Accordingly, accurate monitoring of these fragile areas is paramount to protect soil quality trough organic carbon survey and detection of early warning indicators of degradation processes. Erosion preferentially removes soil organic carbon (SOC) concentrated in the vicinity of the soil surface (Lal 2005) and easier to be transported than the mineral fraction along changing rainfall.

4 Factor analysis

The principal component factor analysis approach was carried out to relate the analysed variables with the natural dynamics occurring under the different studied land use/land cover types. Though three components were initially selected, accounting for 78.13 % of the total variance into variables (47.42 %, 20.43 % and 10.28 % respectively) we reported only the first two components which better explained the patterns of land use/land cover types (Fig. 7). Component 1 was named organic reserve and soil protection as it showed positive loadings on canopy, silt, clay, soil moisture (SM), mechanic impedance (MI), water stable aggregates (WSA), soil organic carbon (SOC), total nitrogen (NT), cation exchange capacity (CEC), eroded organic carbon (EOC) and total eroded nitrogen (TEN). Negative loads were recorded on sand, bulk density (BD), runoff and erosion. Component 2 was named acidity and nutrient solubility since it was characterized by positive loadings on runoff washed compounds such as dissolved organic carbon (DOC), dissolved total nitrogen (TDN), phosphate (PO3), nitrate (NO3) and ammonia (NH4), and negative loadings on slope, pH and available phosphorus (PAV). While the first component includes the majority of soil properties favourable to renaturalization along the process of abandonment, the second component remarks on the importance of slope and pH on nutrient depletion and availability. These indications were somewhat corroborated by scoring the components and associated variables with the studied land use(land cover types (Fig. 8). From the graph of the factor score, it can be observed that soil environments PRa, PRb, MB and S are mainly involved in securing organic reserve and soil protection. Scores for land use/land cover types of component 2 depicted more sensitivity to nutrient loss in soils V, O, PRa, PRb, MC and PI, with land use/land cover types subjected to grazing activity being more prone to nutrient washing by surface runoff. The negative contribution to nutrient loss of soils PIC and SC may be ascribed to fire effects, in agreement with was is depicted in the graphs of Fig. 6. By contrast, the negative contribution to nutrient release by MB and S soils should be considered as related to enhanced soil properties avoiding loss of nutrients.

Fig. 7
figure 7

Ordination plot showing the results of principal component factor analysis

Fig. 8
figure 8

Factor scores for the two principal components explaining the negative or positive contribution of each soil environment to soil renaturalization

5 Conclusions

Data proved that discontinuous and unmanaged vegetative cover may have beneficial or detrimental effects on soil properties and affect soil susceptibility to erosion. In general, erosion is reduced with increasing plant cover, though dynamics are complex and need further study in order to ascertain the real contribution to soil fertility and soil structural stability of diverse plant species and plant associations.
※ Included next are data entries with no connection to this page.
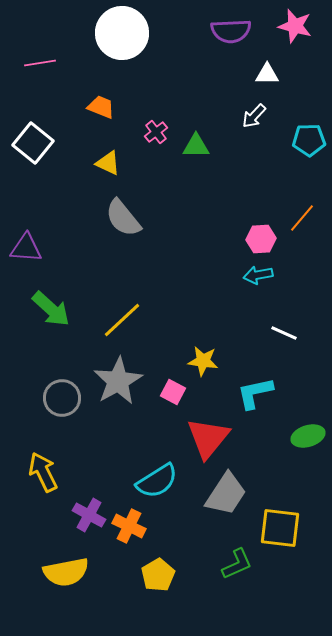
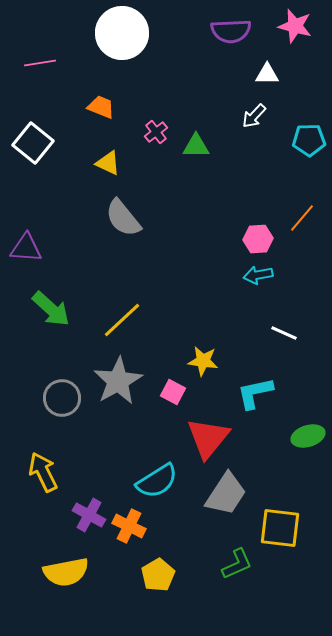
pink hexagon: moved 3 px left
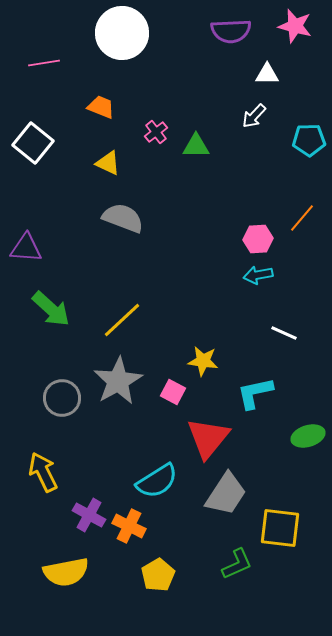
pink line: moved 4 px right
gray semicircle: rotated 150 degrees clockwise
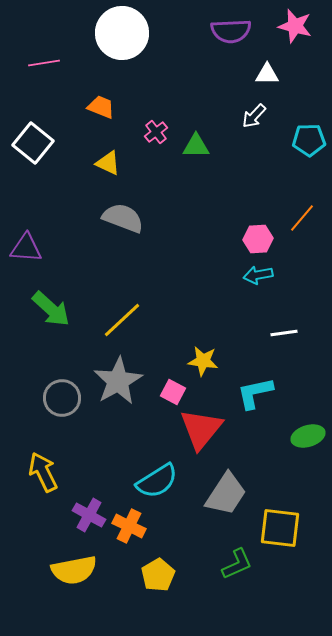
white line: rotated 32 degrees counterclockwise
red triangle: moved 7 px left, 9 px up
yellow semicircle: moved 8 px right, 2 px up
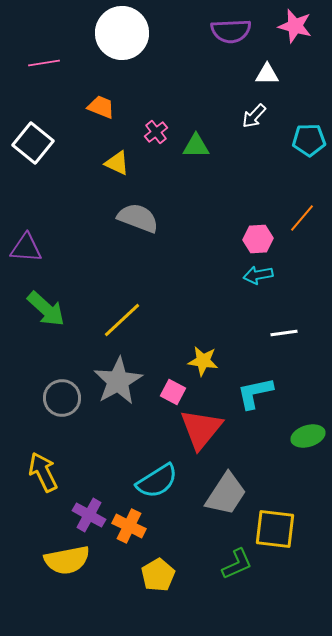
yellow triangle: moved 9 px right
gray semicircle: moved 15 px right
green arrow: moved 5 px left
yellow square: moved 5 px left, 1 px down
yellow semicircle: moved 7 px left, 10 px up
Agriculture abandonment in mid-mountainous soils of the Mediterranean region and the lack of forestry management result in a serious erosion hazard for land degradation and desertification. The resulting scenario is aggravated by altered fire regimes bringing about a reduction in vegetative growth and competition between plant species, and causing progressive soil organic matter impoverishment and less favourable soil conditions. Reduced erosion rates in these areas may be misleading and cause erroneous evaluations of the real conditions of the soil systems, where regolith outcropping may occur in shallower soils after repeated degradation processes. This study showed that it is paramount to consider many factors in planning land use changes from arable to unmanaged pasture and complete abandonment, a relevant aspect in soils under a Mediterranean type of climate.